* _Texte extrait_:
########################################

La langue internationale, enseignée à tous les élèves français comme LA langue à connaître. L’apprentissage commence de plus en plus tôt dans la scolarité mais il est aussi important après le bac !

Aujourd’hui, je vous présente Bénédicte B., professeure d’anglais en école d’ingénieur universitaire. Elle a accepté de nous raconter son parcours et son quotidien. Ready? Set. Go!

©GIPHY

Propos recueillis le 13 avril 2020

Quel est ton poste exact ?

J’ai un poste de Professeur Agrégé dans le Supérieur. Je suis dans une université qui a une composante d’école d’ingénieurs. Il y a celles qui sont privées, et d’autres universitaires. 

Moi, je suis professeure d’Anglais, et depuis quelques années professeure de Communication en plus. Mes élèves sont des étudiants ingénieurs de niveau Bac+2 à Bac +5.

Quelles ont été tes études ?

J’ai commencé par un Master de Langues Étrangères Appliquées (LEA) pendant lequel j’ai passé une année en Angleterre. À la suite de ça, j’ai travaillé en entreprise, essentiellement dans la traduction. Puis j’ai passé le CAPES (Certificat d’Aptitude au Professorat de l’Enseignement du Second degré) d’anglais. Et plus tard, j’ai passé le concours d’agrégation.  

Quand as-tu commencé à travailler ?

En 1992, après avoir eu mon CAPES. Mais j’ai fait des remplacements en tant que maître auxiliaire (poste qui n’existe plus) à partir de 1990. 

Qu’est ce qui t’a donné envie de devenir professeure d’anglais ? 

Deux choses essentiellement. Déjà professeure d’anglais, parce que je me sentais capable de le faire et que je parlais anglais. Mais professeure de manière générale, parce que ça me donne une grande liberté

Comme j’ai eu une expérience en entreprise, je savais que je détestais cette ambiance. J’avais l’impression d’être prisonnière du matin jusqu’au soir, de ne rien faire de ma vie. Ça ne m’intéressait pas. Donc j’ai pensé qu’enseigner ça serait interessant, et j’aimais bien l’idée d’apporter quelque chose aux enfants. C’est un travail dans lequel je sens que j’ai une grande liberté. L’école est un milieu stimulant avec un esprit particulier, qui me plaît.

########################################

* _Données fournies_:
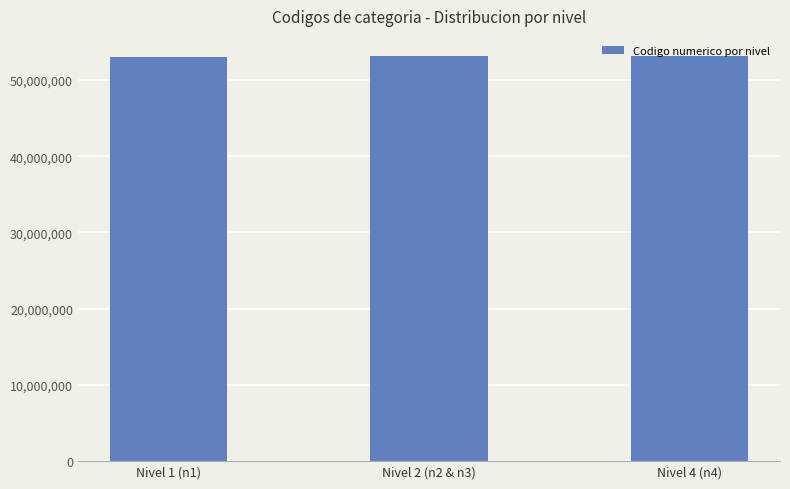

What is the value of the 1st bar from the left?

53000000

########################################

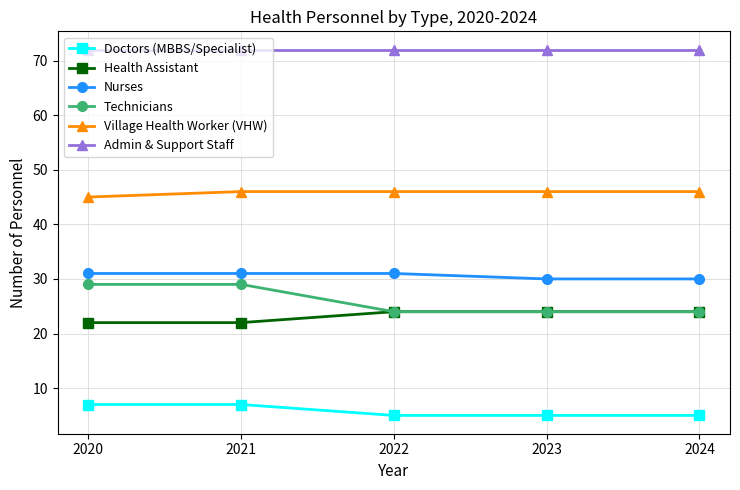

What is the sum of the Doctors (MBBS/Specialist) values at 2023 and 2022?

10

########################################

* _Consignes de l'exercice_:
1. Selon l'entretien avec la professeure d'anglais, pourquoi Bénédicte B. a-t-elle préféré l'enseignement au travail en entreprise ? Répondez en une à trois phrases.
2. Recopiez tel quel le passage de l'entretien qui va de « La langue internationale, enseignée » jusqu'à « poste exact ? ».
3. D'après l'entretien, quelle matière Bénédicte B. enseigne-t-elle depuis quelques années en plus de l'anglais ?
Les entrées proviennent d'une source différente de celle de l'entretien.

* _Réponses par consigne_:
1. Son expérience en entreprise lui avait appris qu'elle détestait cette ambiance : elle avait l'impression d'y être prisonnière du matin au soir et de ne rien faire de sa vie. L'enseignement lui offre au contraire une grande liberté dans un milieu stimulant, et elle aimait l'idée d'apporter quelque chose aux enfants.

2.
La langue internationale, enseignée à tous les élèves français comme LA langue à connaître. L’apprentissage commence de plus en plus tôt dans la scolarité mais il est aussi important après le bac !

Aujourd’hui, je vous présente Bénédicte B., professeure d’anglais en école d’ingénieur universitaire. Elle a accepté de nous raconter son parcours et son quotidien. Ready? Set. Go!

©GIPHY

Propos recueillis le 13 avril 2020

Quel est ton poste exact ?

3. La communication.